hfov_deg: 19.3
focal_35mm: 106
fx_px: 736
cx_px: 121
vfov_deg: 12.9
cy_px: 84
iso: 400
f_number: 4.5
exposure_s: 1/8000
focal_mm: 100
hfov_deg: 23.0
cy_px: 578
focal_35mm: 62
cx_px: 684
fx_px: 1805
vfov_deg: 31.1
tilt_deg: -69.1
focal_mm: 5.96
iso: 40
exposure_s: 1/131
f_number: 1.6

* * *

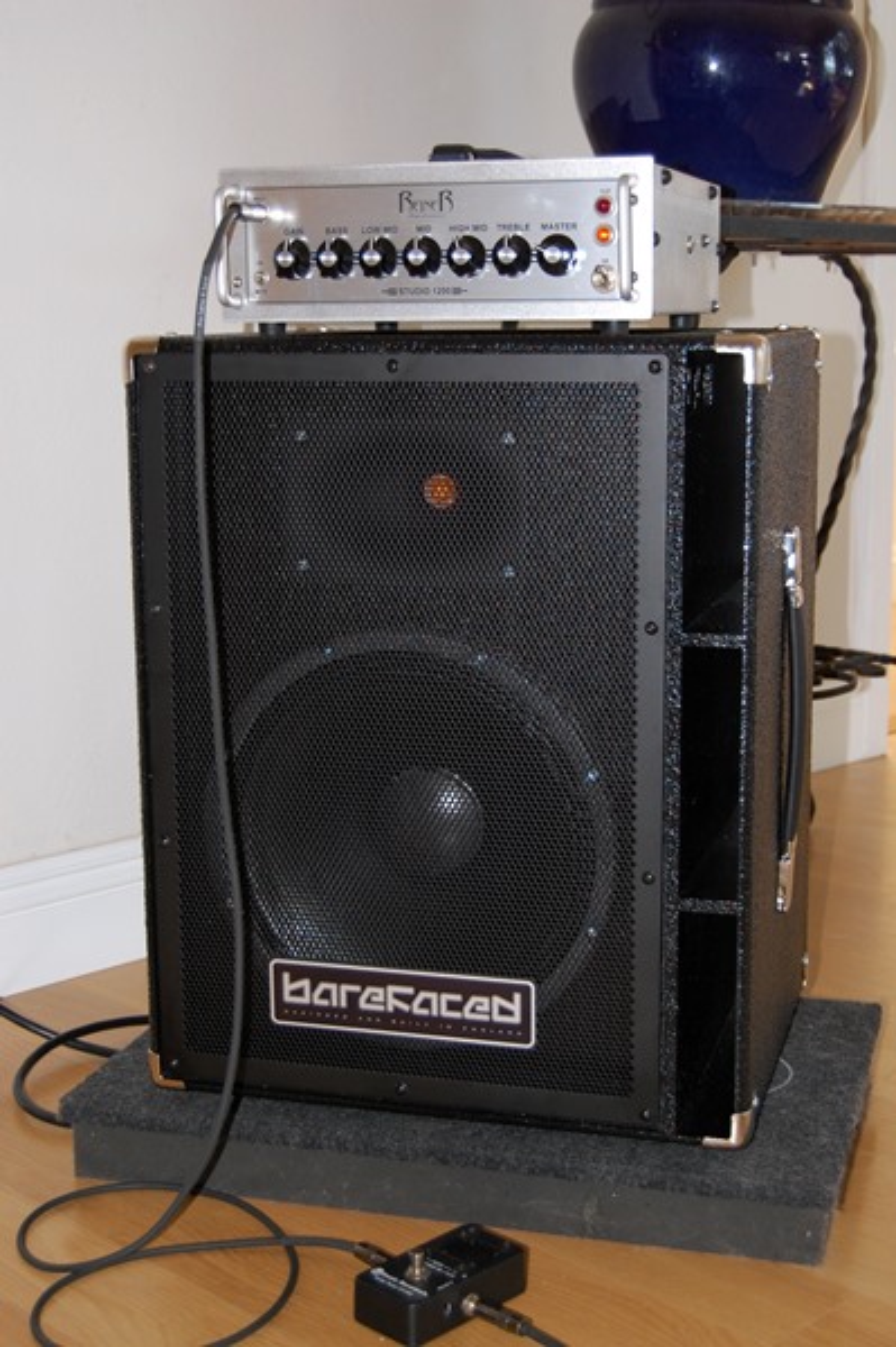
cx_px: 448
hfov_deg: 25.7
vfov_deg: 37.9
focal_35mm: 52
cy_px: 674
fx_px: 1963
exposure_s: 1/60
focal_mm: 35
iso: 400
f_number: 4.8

== What is required ==
Taking the lines above, repeat exactly those from the line that contains "hfov_deg: 19.3" through the line that contains "f_number: 1.6", and both of those lines as well. Include nothing else.

== Solution for this exercise ==
hfov_deg: 19.3
focal_35mm: 106
fx_px: 736
cx_px: 121
vfov_deg: 12.9
cy_px: 84
iso: 400
f_number: 4.5
exposure_s: 1/8000
focal_mm: 100
hfov_deg: 23.0
cy_px: 578
focal_35mm: 62
cx_px: 684
fx_px: 1805
vfov_deg: 31.1
tilt_deg: -69.1
focal_mm: 5.96
iso: 40
exposure_s: 1/131
f_number: 1.6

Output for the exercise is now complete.